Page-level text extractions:

--

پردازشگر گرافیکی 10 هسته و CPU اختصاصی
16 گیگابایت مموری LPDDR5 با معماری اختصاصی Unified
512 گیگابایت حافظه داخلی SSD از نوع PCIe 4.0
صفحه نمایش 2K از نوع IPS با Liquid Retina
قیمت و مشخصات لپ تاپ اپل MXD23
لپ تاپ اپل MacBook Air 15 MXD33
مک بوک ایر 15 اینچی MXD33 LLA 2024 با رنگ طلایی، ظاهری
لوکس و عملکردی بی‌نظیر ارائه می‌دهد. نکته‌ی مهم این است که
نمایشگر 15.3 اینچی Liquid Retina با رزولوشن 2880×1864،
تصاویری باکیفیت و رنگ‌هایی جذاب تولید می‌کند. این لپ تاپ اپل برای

--

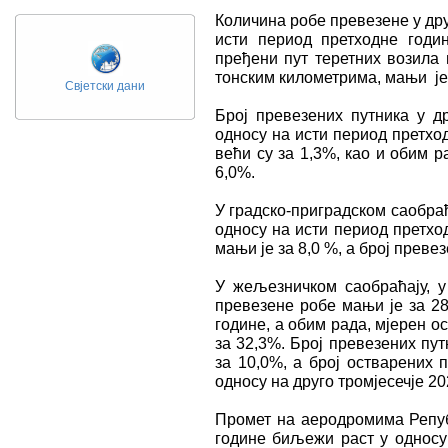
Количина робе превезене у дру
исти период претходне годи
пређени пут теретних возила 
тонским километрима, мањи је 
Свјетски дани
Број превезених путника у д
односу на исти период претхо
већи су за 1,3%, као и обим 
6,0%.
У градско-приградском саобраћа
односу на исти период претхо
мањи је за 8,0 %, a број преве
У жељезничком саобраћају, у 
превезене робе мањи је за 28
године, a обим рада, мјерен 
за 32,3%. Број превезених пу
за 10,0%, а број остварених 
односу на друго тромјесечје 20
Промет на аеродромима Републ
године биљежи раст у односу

--

Problem description :: What you give back should be only the lines of the records above, starting at the line with "У жељезничком саобраћају, у" and ending at the line with "године биљежи раст у односу", restated word for word.

Answer for the task ::
У жељезничком саобраћају, у 
превезене робе мањи је за 28
године, a обим рада, мјерен 
за 32,3%. Број превезених пу
за 10,0%, а број остварених 
односу на друго тромјесечје 20
Промет на аеродромима Републ
године биљежи раст у односу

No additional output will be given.